(Records from a dataset)
- - - -
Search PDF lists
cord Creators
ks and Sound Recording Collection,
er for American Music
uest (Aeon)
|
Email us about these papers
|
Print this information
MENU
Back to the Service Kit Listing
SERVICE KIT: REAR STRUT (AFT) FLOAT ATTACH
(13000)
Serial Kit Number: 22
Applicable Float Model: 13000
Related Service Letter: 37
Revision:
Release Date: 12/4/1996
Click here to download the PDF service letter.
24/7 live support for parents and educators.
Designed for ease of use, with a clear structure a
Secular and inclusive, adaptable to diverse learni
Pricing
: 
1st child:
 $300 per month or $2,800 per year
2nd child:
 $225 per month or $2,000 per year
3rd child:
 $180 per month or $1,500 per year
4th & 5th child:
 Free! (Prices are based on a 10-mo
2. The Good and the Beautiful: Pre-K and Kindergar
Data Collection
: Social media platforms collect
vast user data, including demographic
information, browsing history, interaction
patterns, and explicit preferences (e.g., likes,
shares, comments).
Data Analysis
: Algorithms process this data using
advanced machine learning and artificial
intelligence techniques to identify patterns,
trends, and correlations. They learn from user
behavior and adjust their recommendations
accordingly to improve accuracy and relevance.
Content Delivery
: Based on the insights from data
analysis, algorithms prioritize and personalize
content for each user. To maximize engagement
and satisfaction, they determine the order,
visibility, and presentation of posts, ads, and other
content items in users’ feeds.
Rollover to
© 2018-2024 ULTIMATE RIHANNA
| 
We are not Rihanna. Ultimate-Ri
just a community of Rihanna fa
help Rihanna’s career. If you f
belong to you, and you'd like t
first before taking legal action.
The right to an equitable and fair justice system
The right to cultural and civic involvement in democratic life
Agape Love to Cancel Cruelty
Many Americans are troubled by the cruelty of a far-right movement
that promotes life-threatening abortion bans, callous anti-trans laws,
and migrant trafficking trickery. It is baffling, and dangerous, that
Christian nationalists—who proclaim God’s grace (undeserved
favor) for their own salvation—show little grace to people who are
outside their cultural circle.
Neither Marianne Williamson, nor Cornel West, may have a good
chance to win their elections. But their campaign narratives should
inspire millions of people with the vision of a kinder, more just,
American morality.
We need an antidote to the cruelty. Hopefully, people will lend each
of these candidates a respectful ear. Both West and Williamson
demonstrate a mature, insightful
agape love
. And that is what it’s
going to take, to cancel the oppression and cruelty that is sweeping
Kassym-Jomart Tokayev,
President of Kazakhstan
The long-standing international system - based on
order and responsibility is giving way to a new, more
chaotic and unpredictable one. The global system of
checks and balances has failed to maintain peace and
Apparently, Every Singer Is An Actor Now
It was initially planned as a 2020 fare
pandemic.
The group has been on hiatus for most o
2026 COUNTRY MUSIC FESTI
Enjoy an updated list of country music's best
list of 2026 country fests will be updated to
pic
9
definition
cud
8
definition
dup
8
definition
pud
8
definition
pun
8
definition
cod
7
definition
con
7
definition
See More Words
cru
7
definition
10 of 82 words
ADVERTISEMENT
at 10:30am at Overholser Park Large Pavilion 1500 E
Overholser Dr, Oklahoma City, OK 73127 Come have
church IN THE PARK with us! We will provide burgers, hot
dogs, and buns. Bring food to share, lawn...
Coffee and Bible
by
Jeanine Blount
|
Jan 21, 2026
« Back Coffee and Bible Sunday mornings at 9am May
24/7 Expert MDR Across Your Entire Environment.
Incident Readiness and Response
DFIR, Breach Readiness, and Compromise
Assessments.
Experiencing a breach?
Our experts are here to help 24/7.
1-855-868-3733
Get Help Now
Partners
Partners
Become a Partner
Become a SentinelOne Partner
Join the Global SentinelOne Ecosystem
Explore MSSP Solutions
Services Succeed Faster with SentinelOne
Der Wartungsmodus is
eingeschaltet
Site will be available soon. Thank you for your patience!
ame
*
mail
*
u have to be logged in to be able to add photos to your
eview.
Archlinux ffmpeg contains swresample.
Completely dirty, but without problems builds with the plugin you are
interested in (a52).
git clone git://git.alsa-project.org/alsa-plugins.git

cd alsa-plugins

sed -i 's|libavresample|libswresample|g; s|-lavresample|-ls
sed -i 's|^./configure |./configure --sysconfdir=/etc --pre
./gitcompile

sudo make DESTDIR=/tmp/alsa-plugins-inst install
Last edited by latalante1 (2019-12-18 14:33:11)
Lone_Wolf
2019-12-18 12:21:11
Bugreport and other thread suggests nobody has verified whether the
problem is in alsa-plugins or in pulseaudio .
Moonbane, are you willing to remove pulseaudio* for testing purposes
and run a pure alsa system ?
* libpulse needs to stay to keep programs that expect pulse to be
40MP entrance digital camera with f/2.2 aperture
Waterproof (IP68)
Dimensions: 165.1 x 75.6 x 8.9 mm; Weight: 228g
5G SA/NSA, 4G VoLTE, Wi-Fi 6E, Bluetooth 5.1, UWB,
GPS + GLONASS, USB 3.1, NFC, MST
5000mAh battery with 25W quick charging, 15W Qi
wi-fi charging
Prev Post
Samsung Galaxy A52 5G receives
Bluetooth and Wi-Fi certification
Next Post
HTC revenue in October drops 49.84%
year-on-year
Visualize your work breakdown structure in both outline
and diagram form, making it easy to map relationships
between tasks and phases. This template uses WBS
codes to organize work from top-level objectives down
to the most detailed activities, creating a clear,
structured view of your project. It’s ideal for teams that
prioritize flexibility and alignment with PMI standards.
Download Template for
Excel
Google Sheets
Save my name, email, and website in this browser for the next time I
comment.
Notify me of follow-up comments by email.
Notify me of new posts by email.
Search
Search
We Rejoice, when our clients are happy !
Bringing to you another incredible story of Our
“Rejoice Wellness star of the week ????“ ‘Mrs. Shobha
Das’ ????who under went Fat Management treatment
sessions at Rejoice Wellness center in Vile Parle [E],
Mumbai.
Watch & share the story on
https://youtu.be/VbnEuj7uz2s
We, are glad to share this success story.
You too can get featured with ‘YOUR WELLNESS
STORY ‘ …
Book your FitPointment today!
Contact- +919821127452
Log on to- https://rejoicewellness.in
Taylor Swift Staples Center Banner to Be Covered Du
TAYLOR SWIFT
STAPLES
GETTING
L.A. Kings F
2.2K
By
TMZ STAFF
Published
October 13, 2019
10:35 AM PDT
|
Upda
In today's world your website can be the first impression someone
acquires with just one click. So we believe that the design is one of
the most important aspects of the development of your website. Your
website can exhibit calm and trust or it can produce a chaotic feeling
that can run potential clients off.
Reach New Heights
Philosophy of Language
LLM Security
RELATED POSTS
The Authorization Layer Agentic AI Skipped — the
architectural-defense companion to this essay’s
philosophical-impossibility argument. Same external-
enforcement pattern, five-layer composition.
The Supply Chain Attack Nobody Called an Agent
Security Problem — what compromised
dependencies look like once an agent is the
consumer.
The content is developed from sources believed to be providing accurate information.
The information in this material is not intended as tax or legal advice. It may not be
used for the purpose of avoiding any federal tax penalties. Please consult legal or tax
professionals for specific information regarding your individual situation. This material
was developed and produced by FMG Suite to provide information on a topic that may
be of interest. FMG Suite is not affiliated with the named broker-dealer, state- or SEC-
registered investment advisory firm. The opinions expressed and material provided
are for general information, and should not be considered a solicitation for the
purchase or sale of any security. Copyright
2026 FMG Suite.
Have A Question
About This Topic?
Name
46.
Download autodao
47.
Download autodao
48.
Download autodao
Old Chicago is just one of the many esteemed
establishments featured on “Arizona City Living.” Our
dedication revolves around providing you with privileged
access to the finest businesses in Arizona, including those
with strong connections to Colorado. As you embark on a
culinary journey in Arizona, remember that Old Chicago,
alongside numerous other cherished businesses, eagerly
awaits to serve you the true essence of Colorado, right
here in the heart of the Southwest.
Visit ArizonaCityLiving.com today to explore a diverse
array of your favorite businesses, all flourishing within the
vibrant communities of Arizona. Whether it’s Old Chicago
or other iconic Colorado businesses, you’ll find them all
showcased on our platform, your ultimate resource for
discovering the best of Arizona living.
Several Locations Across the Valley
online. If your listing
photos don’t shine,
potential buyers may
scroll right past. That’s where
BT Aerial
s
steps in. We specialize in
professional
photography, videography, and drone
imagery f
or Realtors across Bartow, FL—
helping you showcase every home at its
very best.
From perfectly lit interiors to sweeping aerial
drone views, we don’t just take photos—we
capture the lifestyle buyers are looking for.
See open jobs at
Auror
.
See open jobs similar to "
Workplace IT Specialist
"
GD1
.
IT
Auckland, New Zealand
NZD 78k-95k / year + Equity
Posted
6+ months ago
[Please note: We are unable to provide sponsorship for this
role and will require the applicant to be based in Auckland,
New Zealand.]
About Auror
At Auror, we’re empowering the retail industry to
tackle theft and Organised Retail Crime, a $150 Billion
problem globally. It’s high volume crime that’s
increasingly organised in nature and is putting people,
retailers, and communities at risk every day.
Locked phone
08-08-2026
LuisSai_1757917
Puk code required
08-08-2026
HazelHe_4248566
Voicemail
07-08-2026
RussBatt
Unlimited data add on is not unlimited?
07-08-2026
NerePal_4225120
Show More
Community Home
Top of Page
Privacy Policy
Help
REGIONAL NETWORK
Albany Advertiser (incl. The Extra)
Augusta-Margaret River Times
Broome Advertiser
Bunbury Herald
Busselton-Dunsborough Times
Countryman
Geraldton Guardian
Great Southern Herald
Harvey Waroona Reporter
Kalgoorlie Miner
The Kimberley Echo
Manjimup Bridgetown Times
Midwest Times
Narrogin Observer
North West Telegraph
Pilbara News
- - - -
_Exercise objective_
Only the lines from the beginning of the entries through the line bearing "and migrant trafficking" should be returned, each exactly as written.

_Answer to this problem_
Search PDF lists
cord Creators
ks and Sound Recording Collection,
er for American Music
uest (Aeon)
|
Email us about these papers
|
Print this information
MENU
Back to the Service Kit Listing
SERVICE KIT: REAR STRUT (AFT) FLOAT ATTACH
(13000)
Serial Kit Number: 22
Applicable Float Model: 13000
Related Service Letter: 37
Revision:
Release Date: 12/4/1996
Click here to download the PDF service letter.
24/7 live support for parents and educators.
Designed for ease of use, with a clear structure a
Secular and inclusive, adaptable to diverse learni
Pricing
: 
1st child:
 $300 per month or $2,800 per year
2nd child:
 $225 per month or $2,000 per year
3rd child:
 $180 per month or $1,500 per year
4th & 5th child:
 Free! (Prices are based on a 10-mo
2. The Good and the Beautiful: Pre-K and Kindergar
Data Collection
: Social media platforms collect
vast user data, including demographic
information, browsing history, interaction
patterns, and explicit preferences (e.g., likes,
shares, comments).
Data Analysis
: Algorithms process this data using
advanced machine learning and artificial
intelligence techniques to identify patterns,
trends, and correlations. They learn from user
behavior and adjust their recommendations
accordingly to improve accuracy and relevance.
Content Delivery
: Based on the insights from data
analysis, algorithms prioritize and personalize
content for each user. To maximize engagement
and satisfaction, they determine the order,
visibility, and presentation of posts, ads, and other
content items in users’ feeds.
Rollover to
© 2018-2024 ULTIMATE RIHANNA
| 
We are not Rihanna. Ultimate-Ri
just a community of Rihanna fa
help Rihanna’s career. If you f
belong to you, and you'd like t
first before taking legal action.
The right to an equitable and fair justice system
The right to cultural and civic involvement in democratic life
Agape Love to Cancel Cruelty
Many Americans are troubled by the cruelty of a far-right movement
that promotes life-threatening abortion bans, callous anti-trans laws,
and migrant trafficking trickery. It is baffling, and dangerous, that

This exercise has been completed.